The Story of Demeter and Persephone
Watch the video below of story of Demeter and Persephone or read along.
- Who do you think the hero of the story is?
- Who is the villian?
Ancient Greek people loved to tell the stories of their gods from memory.
- Can you try and tell someone else the story of Demeter and Persephone now you have heard it?
- Or maybe you could tell someone a myth that you've made up!
The story
Demeter was the Ancient Greek goddess of the harvest. She was a very important goddess to Ancient Greek people, who farmed a lot of their food. Demeter had a kind and beautiful daughter, called Persephone, who she loved very much.
Persephone, like her mum, loved nature. One day she was walking in a beautiful meadow and gathering flowers to take home when a huge hole opened up in the ground. Hades – the God of the Underworld – arrived through the hole and captured Persephone. He wanted the lovely Persephone to be his wife. How do you think Persephone felt?
Demeter could no longer see her daughter and missed her hugely.
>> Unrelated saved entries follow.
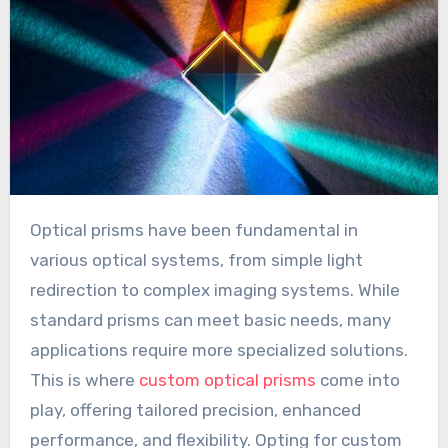
Optical prisms have been fundamental in
various optical systems, from simple light
redirection to complex imaging systems. While
standard prisms can meet basic needs, many
applications require more specialized solutions.
This is where
custom optical prisms
come into
play, offering tailored precision, enhanced
performance, and flexibility. Opting for custom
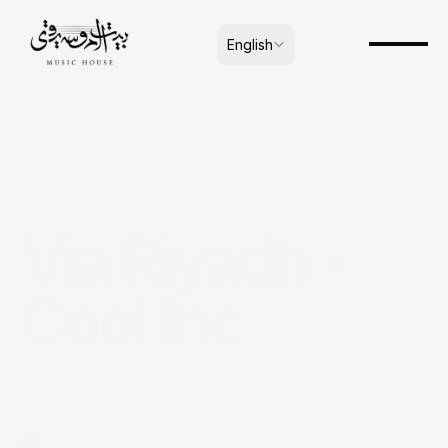
Select Language
English
Via Riyadh - 
Cool Inc
About us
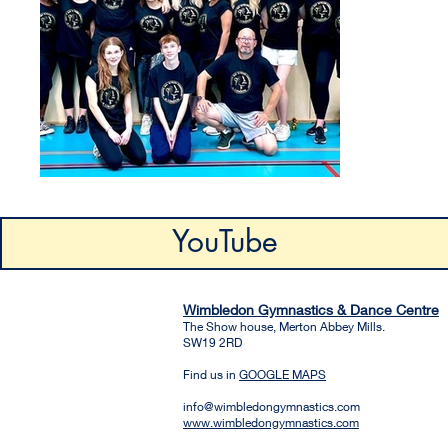
YouTube
Wimbledon Gymnastics & Dance Centre
The Show house, Merton Abbey Mills.
SW19 2RD
Find us in
GOOGLE MAPS
info@wimbledongymnastics.com
www.wimbledongymnastics.com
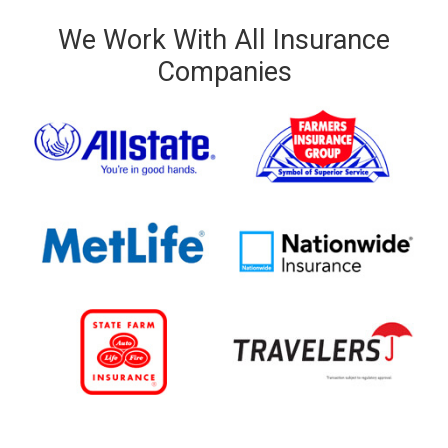
We Work With All Insurance
Companies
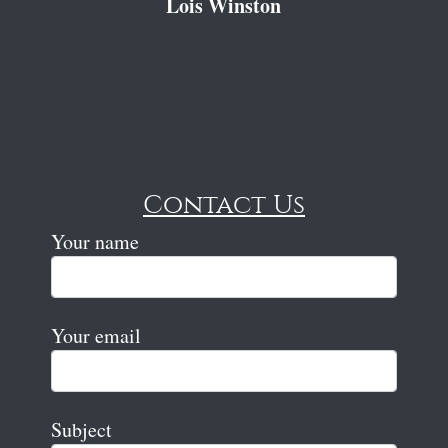
Lois Winston
Contact Us
Your name
Your email
Subject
She was so sad, it affected the harvest across Greece. Crops, fruit and nature all stopped growing. She went to Zeus, the king of the gods, to ask him to help get her daughter back from Hades. Zeus could see how Demeter’s sadness was affecting Earth and so he agreed to help her.
Meanwhile, Hades wanted to make it more difficult for Persephone to leave the Underworld, and gave her some delicious Underworld food – a fruit called a pomegranate. Zeus visited Hades to ask him to let Persephone leave. Hades said, ‘Persephone can only leave if she hasn’t eaten any of the food that I’ve given her.’
But she already had. Persephone had eaten six pomegranate seeds.
Zeus and Hades agreed that Persephone would have to spend six months in the Underworld, but that she could return to Earth for the other six months of the year. One month for every pomegranate seed. From then on, whenever Persephone was with Demeter on Earth, Demeter would be so happy and crops, fruit and plants would grow and flourish beautifully – but when she went back to the Underworld, to live with Hades for six months, the plants would stop growing entirely.
The ancient Greeks used this myth to explain something that affects how plants grow. What do you think it is?